The evolution of metazoans from their unicellular ancestors was one of the most important events in the history of life. However, the cellular and genetic changes that ultimately led to the evolution of multicellularity are not known. In this study, we describe an aggregative multicellular stage in the protist Capsaspora owczarzaki, a close unicellular relative of metazoans. Remarkably, transition to the aggregative stage is associated with significant upregulation of orthologs of genes known to establish multicellularity and tissue architecture in metazoans. We further observe transitions in regulated alternative splicing during the C. owczarzaki life cycle, including the deployment of an exon network associated with signaling, a feature of splicing regulation so far only observed in metazoans. Our results reveal the existence of a highly regulated aggregative stage in C. owczarzaki and further suggest that features of aggregative behavior in an ancestral protist may had been co-opted to develop some multicellular properties currently seen in metazoans.

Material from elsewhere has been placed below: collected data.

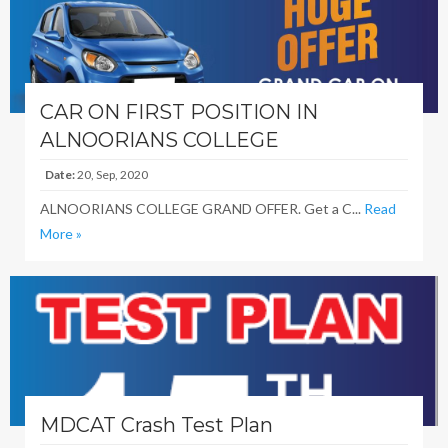
CAR ON FIRST POSITION IN
ALNOORIANS COLLEGE
Date:
20, Sep, 2020
ALNOORIANS COLLEGE GRAND OFFER. Get a C...
Read
More »
MDCAT Crash Test Plan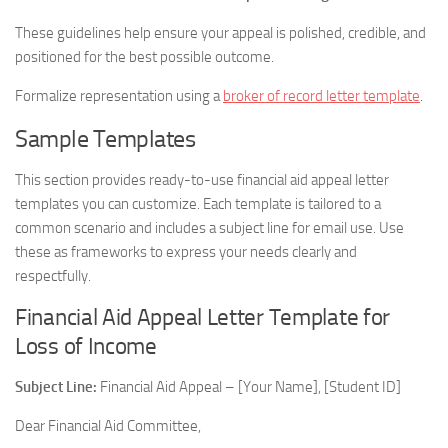
These guidelines help ensure your appeal is polished, credible, and
positioned for the best possible outcome.
Formalize representation using a
broker of record letter template
.
Sample Templates
This section provides ready-to-use financial aid appeal letter
templates you can customize. Each template is tailored to a
common scenario and includes a subject line for email use. Use
these as frameworks to express your needs clearly and
respectfully.
Financial Aid Appeal Letter Template for
Loss of Income
Subject Line:
Financial Aid Appeal – [Your Name], [Student ID]
Dear Financial Aid Committee,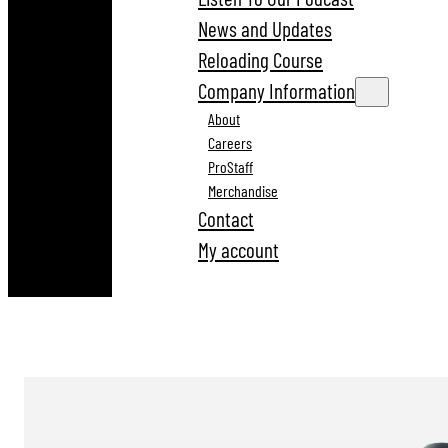
News and Updates
Reloading Course
Company Information
About
Careers
ProStaff
Merchandise
Contact
My account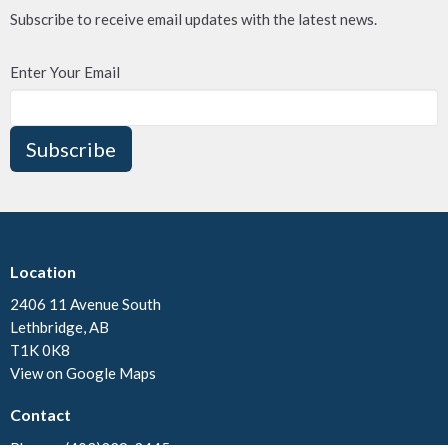
Subscribe to receive email updates with the latest news.
Enter Your Email
Subscribe
Location
2406 11 Avenue South
Lethbridge, AB
T1K 0K8
View on Google Maps
Contact
Phone:
(403)328-3445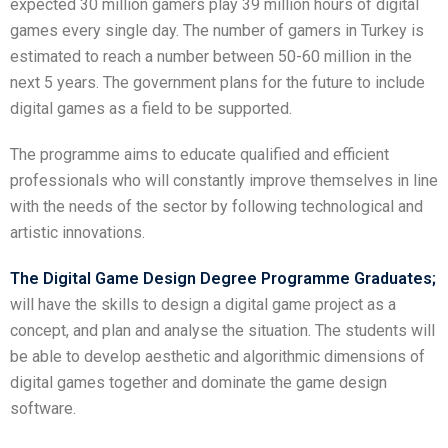
expected 30 million gamers play 39 million hours of digital
games every single day. The number of gamers in Turkey is
estimated to reach a number between 50-60 million in the
next 5 years. The government plans for the future to include
digital games as a field to be supported.
The programme aims to educate qualified and efficient
professionals who will constantly improve themselves in line
with the needs of the sector by following technological and
artistic innovations.
The Digital Game Design Degree Programme Graduates;
will have the skills to design a digital game project as a
concept, and plan and analyse the situation. The students will
be able to develop aesthetic and algorithmic dimensions of
digital games together and dominate the game design
software.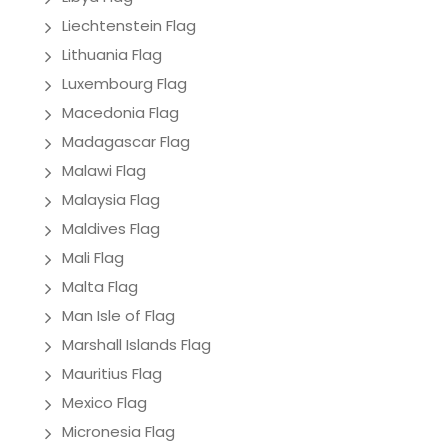
Liechtenstein Flag
Lithuania Flag
Luxembourg Flag
Macedonia Flag
Madagascar Flag
Malawi Flag
Malaysia Flag
Maldives Flag
Mali Flag
Malta Flag
Man Isle of Flag
Marshall Islands Flag
Mauritius Flag
Mexico Flag
Micronesia Flag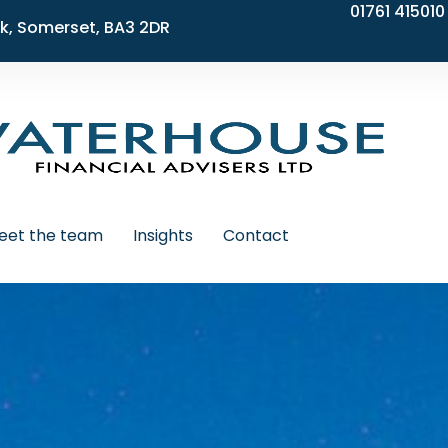
01761 415010
k, Somerset, BA3 2DR
eet the team
Insights
Contact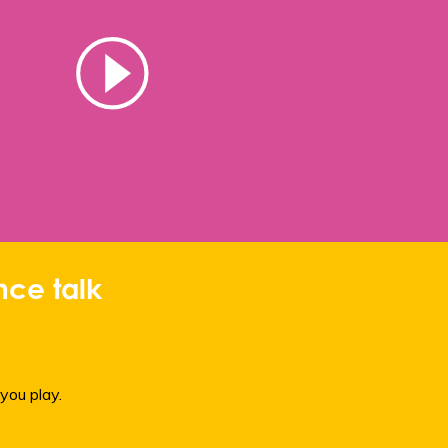
ce talk
you play.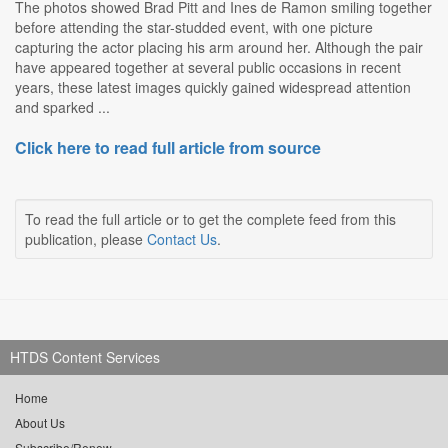
The photos showed Brad Pitt and Ines de Ramon smiling together
before attending the star-studded event, with one picture
capturing the actor placing his arm around her. Although the pair
have appeared together at several public occasions in recent
years, these latest images quickly gained widespread attention
and sparked ...
Click here to read full article from source
To read the full article or to get the complete feed from this
publication, please
Contact Us
.
HTDS Content Services
Home
About Us
Subscribe/Renew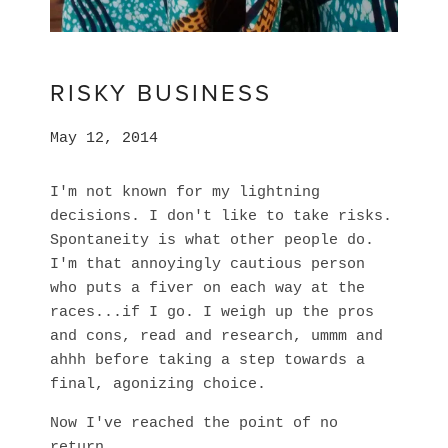
RISKY BUSINESS
May 12, 2014
I'm not known for my lightning
decisions. I don't like to take risks.
Spontaneity is what other people do.
I'm that annoyingly cautious person
who puts a fiver on each way at the
races...if I go. I weigh up the pros
and cons, read and research, ummm and
ahhh before taking a step towards a
final, agonizing choice.
Now I've reached the point of no
return.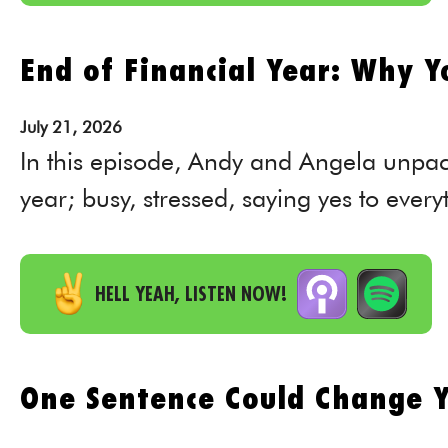
End of Financial Year: Why Yo
July
21,
2026
In this episode, Andy and Angela unpac
year; busy, stressed, saying yes to everyt
HELL YEAH, LISTEN NOW!
One Sentence Could Change Y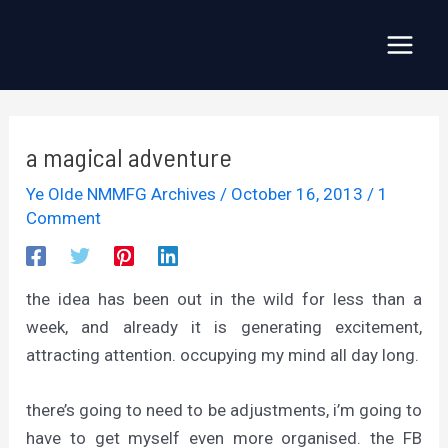
Skip
to
Main
content
Menu
a magical adventure
Ye Olde NMMFG Archives
/
October 16, 2013
/
1
Comment
the idea has been out in the wild for less than a
week, and already it is generating excitement,
attracting attention. occupying my mind all day long.
there’s going to need to be adjustments, i’m going to
have to get myself even more organised. the FB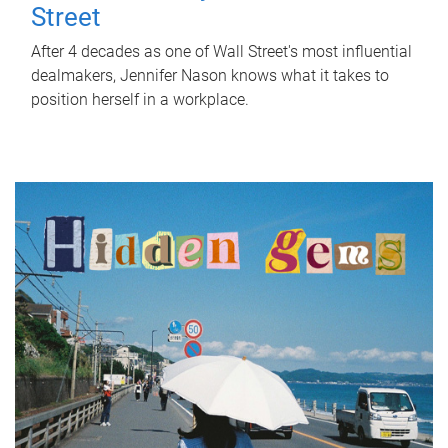
Street
After 4 decades as one of Wall Street's most influential
dealmakers, Jennifer Nason knows what it takes to
position herself in a workplace.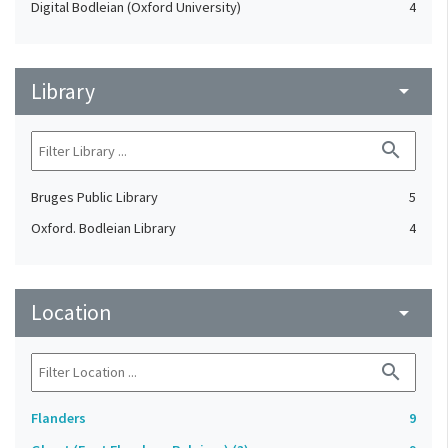
Digital Bodleian (Oxford University)
4
Library
arrow_drop_down
search
Bruges Public Library
5
Oxford. Bodleian Library
4
Location
arrow_drop_down
search
Flanders
9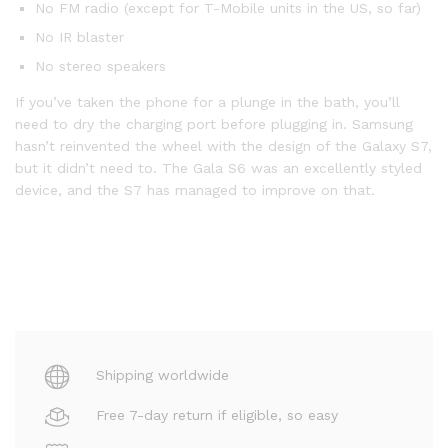
No FM radio (except for T-Mobile units in the US, so far)
No IR blaster
No stereo speakers
If you’ve taken the phone for a plunge in the bath, you’ll
need to dry the charging port before plugging in. Samsung
hasn’t reinvented the wheel with the design of the Galaxy S7,
but it didn’t need to. The Gala S6 was an excellently styled
device, and the S7 has managed to improve on that.
Shipping worldwide
Free 7-day return if eligible, so easy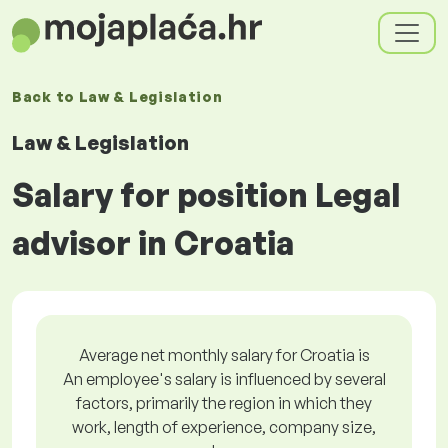
Back to
Law & Legislation
Law & Legislation
Salary for position Legal
advisor in Croatia
Average net monthly salary for Croatia is
An employee's salary is influenced by several
factors, primarily the region in which they
work, length of experience, company size,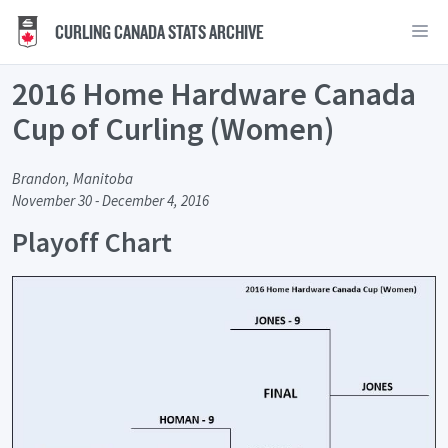
CURLING CANADA STATS ARCHIVE
2016 Home Hardware Canada
Cup of Curling (Women)
Brandon, Manitoba
November 30 - December 4, 2016
Playoff Chart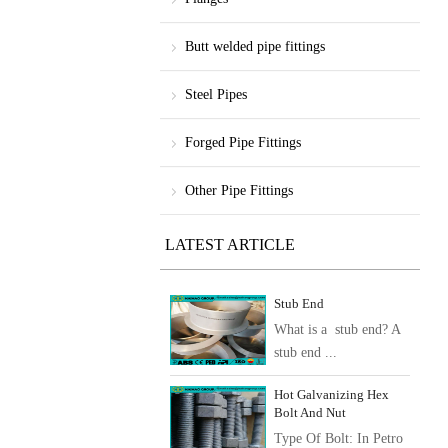
Butt welded pipe fittings
Steel Pipes
Forged Pipe Fittings
Other Pipe Fittings
LATEST ARTICLE
Stub End
What is a stub end? A
stub end ...
Hot Galvanizing Hex
Bolt And Nut
Type Of Bolt: In Petro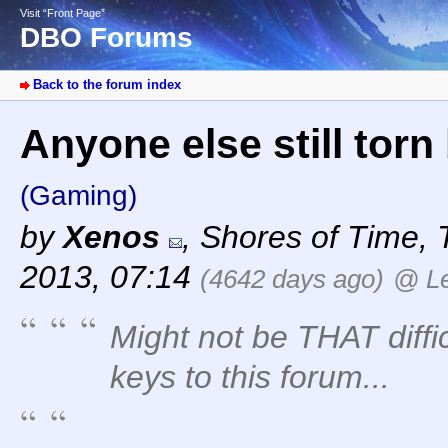
Visit “Front Page”
DBO Forums
Back to the forum index
Anyone else still tor
(Gaming)
by
Xenos
,
Shores of Time
,
2013, 07:14
(4642 days ago)
@ Le
Might not be THAT diffi
keys to this forum...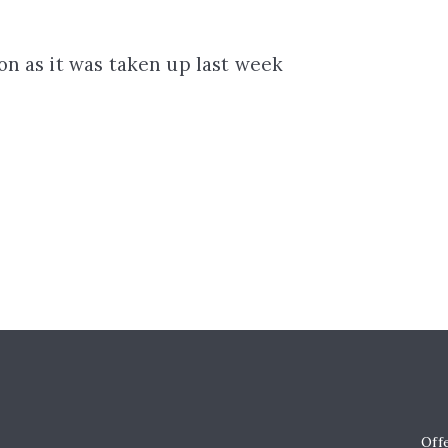
ion as it was taken up last week
Off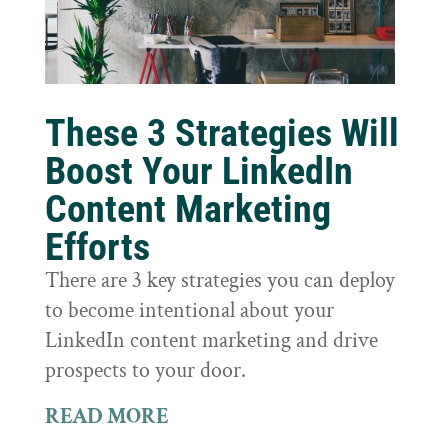
These 3 Strategies Will
Boost Your LinkedIn
Content Marketing
Efforts
There are 3 key strategies you can deploy
to become intentional about your
LinkedIn content marketing and drive
prospects to your door.
READ MORE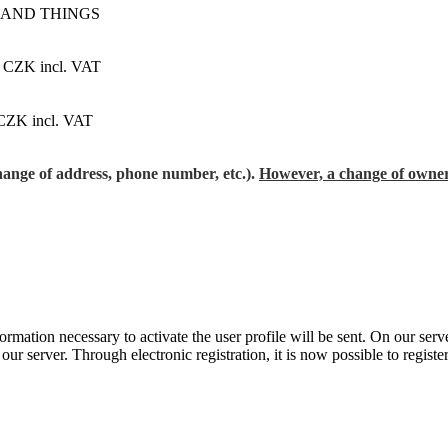
 AND THINGS
 CZK incl. VAT
CZK incl. VAT
change of address, phone number, etc.).
However, a change of owner
formation necessary to activate the user profile will be sent. On our se
r server. Through electronic registration, it is now possible to register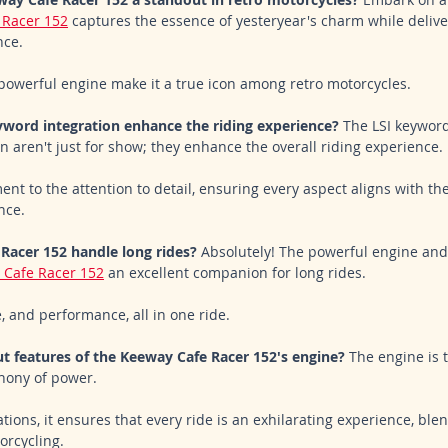
 Racer 152
 captures the essence of yesteryear's charm while delive
ce. 
powerful engine make it a true icon among retro motorcycles.
word integration enhance the riding experience?
 The LSI keywor
n aren't just for show; they enhance the overall riding experience. 
nt to the attention to detail, ensuring every aspect aligns with the
nce.
Racer 152 handle long rides?
 Absolutely! The powerful engine an
 Cafe Racer 152
 an excellent companion for long rides. 
, and performance, all in one ride.
t features of the Keeway Cafe Racer 152's engine?
 The engine is t
hony of power. 
tions, it ensures that every ride is an exhilarating experience, blen
rcycling.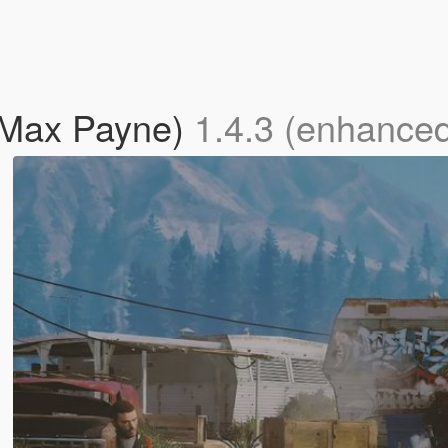
(Max Payne)
1.4.3 (enhance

When living things made from many cells evolved from single-celled ancestors, it was a breakthrough in the history of life—and one that has occurred more than once. In fact, multicellular life has evolved independently at least 25 times, in groups as diverse as animals, fungi, plants, slime molds and seaweeds. There are broadly two ways to become multicellular. The most complex multicellular species, such as animals, will replicate a single cell, over and over, without separating the resultant cells. However, in species that are only occasionally multicellular, free-living cells tend instead to join together in one mass of many cells.
Evolution is constrained by its raw materials; so looking at the living relatives of a given species, or group, can lead to a better understanding of its evolution because its relatives contain clues about its ancestors. To gain insights into how animal multicellular life might have began; Sebé-Pedrós et al. studied the life cycle of the amoeboid organism Capsaspora owczarzaki. Found within the bodies of freshwater snails, this single-celled amoeba is a close relative of multicellular animals and could resemble one of their earliest ancestors.
At certain stages of the life cycle Sebé-Pedrós et al. noticed that individual amoebae gathered together to form a multicellular mass—something that had not been seen before in such a close relative of the animals. Moreover, the genes that ‘switched on’ when the amoebae began to aggregate are also found in animals; where, together with other genes, they control development and the formation of tissues. Sebé-Pedrós et al. suggest that the first multicellular animals could have recycled the genes that control the aggregation of single-celled species: in other words, genes that once controlled the changes that happen at different times in a life cycle, now control the changes that develop between different tissues at the same time.
Sebé-Pedrós et al. also observed that alternative splicing—a process that allows different proteins to be made from a single gene—occurs via two different mechanisms during the life cycle of Capsaspora. Most of the time Capsaspora employs a form of alternative splicing that is often seen in plants and fungi, and only rarely in animals; for the rest of the time it uses a form of alternative splicing similar to that used by animal cells.
The evolution of complex alternative splicing mechanisms is a hallmark feature of multicellular animals. The exploitation of two major forms of alternative splicing in Capsaspora could thus reflect an important transition during evolution that resulted in an increased diversity of proteins and in more complex gene regulation. Such a transition may ultimately have paved the way for the increased specialization of cell types seen in animals.
This glimpse into the possible transitions in gene regulation that contributed to the birth of multicellular animals indicates that the single-celled ancestor of the animals was likely more complex than previously thought. Future analyses of the animals’ close relatives may further improve our understanding of how single-celled organisms became multicellular animals.